Bingo! Absolutely correct. Engineers have been fiddling with synchronization
schemes for AM TXs since the 20s, when oscillator frequency stability was
dreadful by the standards of even 20 years ago. What a thread could get
started on this one--if anyone had enough details; unfortunately, even I am
not old enough to remember any of the sync deals first-hand. Back when the
whole sync idea started, there was apparently no appreciation of phase noise
in frequency multipliers. The scheme that was apparently most often used was
to divide the "master" station's carrier down to audio, send the audio over
ordinary phone lines, and multiply the frequency back up to the original at
the "slave" station. Unless the divider and multiplier have zero phase
noise, the nulls between the two signals walk around within the hash zones,
giving the listener the same effect as a beat note between carriers at
slightly different frequencies.

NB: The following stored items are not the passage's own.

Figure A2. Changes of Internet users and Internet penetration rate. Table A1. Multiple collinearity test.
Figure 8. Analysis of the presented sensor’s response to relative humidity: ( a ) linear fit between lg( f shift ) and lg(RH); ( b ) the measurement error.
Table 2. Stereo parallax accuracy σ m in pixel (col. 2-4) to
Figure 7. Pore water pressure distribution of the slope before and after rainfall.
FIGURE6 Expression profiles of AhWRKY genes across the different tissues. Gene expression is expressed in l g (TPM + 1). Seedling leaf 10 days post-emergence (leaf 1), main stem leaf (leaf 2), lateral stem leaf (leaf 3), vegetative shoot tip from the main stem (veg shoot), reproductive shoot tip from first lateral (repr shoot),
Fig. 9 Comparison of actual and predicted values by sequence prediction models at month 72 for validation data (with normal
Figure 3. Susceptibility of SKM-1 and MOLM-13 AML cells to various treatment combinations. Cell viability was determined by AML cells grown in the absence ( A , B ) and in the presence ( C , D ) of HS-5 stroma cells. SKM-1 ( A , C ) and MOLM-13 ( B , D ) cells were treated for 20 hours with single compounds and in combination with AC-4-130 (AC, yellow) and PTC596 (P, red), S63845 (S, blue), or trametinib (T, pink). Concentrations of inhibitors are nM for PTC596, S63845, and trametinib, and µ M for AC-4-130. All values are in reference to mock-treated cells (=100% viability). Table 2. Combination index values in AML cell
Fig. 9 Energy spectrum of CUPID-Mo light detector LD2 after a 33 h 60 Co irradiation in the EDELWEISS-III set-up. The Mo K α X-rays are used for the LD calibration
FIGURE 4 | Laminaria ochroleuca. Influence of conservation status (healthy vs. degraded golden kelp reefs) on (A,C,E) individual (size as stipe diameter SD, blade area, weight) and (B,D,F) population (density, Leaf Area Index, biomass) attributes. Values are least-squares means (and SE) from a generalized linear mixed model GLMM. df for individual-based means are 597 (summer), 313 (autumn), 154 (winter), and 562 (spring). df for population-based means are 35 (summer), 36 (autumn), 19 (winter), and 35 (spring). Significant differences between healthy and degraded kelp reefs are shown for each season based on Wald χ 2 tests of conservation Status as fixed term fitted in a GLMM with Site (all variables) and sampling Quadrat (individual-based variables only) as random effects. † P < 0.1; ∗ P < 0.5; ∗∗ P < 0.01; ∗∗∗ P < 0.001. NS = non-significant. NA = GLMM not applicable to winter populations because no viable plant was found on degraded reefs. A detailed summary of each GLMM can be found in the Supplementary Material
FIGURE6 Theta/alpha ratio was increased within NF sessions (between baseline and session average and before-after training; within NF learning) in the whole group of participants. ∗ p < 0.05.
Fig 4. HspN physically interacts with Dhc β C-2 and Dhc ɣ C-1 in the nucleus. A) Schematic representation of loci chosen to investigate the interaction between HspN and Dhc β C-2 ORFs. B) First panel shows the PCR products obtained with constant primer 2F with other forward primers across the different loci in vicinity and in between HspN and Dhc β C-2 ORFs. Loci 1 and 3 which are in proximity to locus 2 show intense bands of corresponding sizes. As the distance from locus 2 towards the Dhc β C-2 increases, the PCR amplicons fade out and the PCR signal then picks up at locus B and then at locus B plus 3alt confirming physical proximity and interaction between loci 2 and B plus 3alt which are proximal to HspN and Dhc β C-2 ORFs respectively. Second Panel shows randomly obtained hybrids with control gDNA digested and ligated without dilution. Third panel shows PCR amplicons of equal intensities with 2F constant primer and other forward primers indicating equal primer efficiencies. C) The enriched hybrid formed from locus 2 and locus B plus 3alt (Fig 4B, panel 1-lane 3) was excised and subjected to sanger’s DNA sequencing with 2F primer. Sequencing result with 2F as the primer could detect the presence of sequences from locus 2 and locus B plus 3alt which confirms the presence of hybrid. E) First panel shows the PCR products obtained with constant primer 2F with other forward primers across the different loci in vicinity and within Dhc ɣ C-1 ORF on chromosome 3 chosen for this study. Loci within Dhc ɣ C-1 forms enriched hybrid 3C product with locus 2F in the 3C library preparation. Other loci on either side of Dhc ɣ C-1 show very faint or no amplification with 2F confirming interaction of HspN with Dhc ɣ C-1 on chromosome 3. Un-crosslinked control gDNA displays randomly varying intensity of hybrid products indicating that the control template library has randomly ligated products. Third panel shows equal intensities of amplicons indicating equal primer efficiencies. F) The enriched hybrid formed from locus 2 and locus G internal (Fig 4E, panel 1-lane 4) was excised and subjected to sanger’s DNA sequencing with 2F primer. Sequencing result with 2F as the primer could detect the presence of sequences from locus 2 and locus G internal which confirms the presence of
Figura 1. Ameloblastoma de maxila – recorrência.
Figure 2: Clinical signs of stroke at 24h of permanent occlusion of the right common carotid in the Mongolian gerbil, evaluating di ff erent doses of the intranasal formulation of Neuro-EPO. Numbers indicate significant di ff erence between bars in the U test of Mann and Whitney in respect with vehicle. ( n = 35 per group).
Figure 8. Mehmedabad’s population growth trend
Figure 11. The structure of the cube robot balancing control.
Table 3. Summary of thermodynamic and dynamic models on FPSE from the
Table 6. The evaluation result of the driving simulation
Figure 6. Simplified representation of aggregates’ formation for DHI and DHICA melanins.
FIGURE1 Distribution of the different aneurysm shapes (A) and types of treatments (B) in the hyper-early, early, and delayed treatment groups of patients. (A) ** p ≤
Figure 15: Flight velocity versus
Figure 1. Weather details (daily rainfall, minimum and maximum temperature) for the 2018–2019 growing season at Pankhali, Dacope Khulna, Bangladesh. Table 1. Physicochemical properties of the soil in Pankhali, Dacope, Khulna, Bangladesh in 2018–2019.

It's best if the hash zones can be confined
to areas where hardly anyone lives. In such cases, the frequency stability
of today's crystal oscillators is quite good enough. Best example is KIPA in
Hilo HI on 620. KIPA runs 5 kW-U ND and has two "synchronous" TXs, one with
5 kW-U ND and the other with 10 kW-U ND (and a Paran antenna--but that's yet
another thread). They are all on the same island--at different points along
the coast, but it's a large, triangular-shaped island and is very sparsely
populated between the major communities on the coast and pretty much
everywhere inland. The hash zones mostly exist in the areas of low
population density.

--

Dan Strassberg, dan.strassberg@worldnet.att.net
Phone: 1-617-558-4205, eFax: 1-707-215-6367

-----Original Message-----
From: SteveOrdinetz <steveord@wavewizard.com>
To: dan.strassberg@att.net <dan.strassberg@att.net>
Cc: BostonRadio <boston-radio-interest@bostonradio.org>
Date: Monday, January 10, 2000 11:32 PM
Subject: Re: WLLH-AM Lawrence transmitter off-air


>Does there need to be phase synchronization as well as frequency sync for
>this to work?  It would seem to me that if the signals were in phase with
>each other the hash zone would be smaller.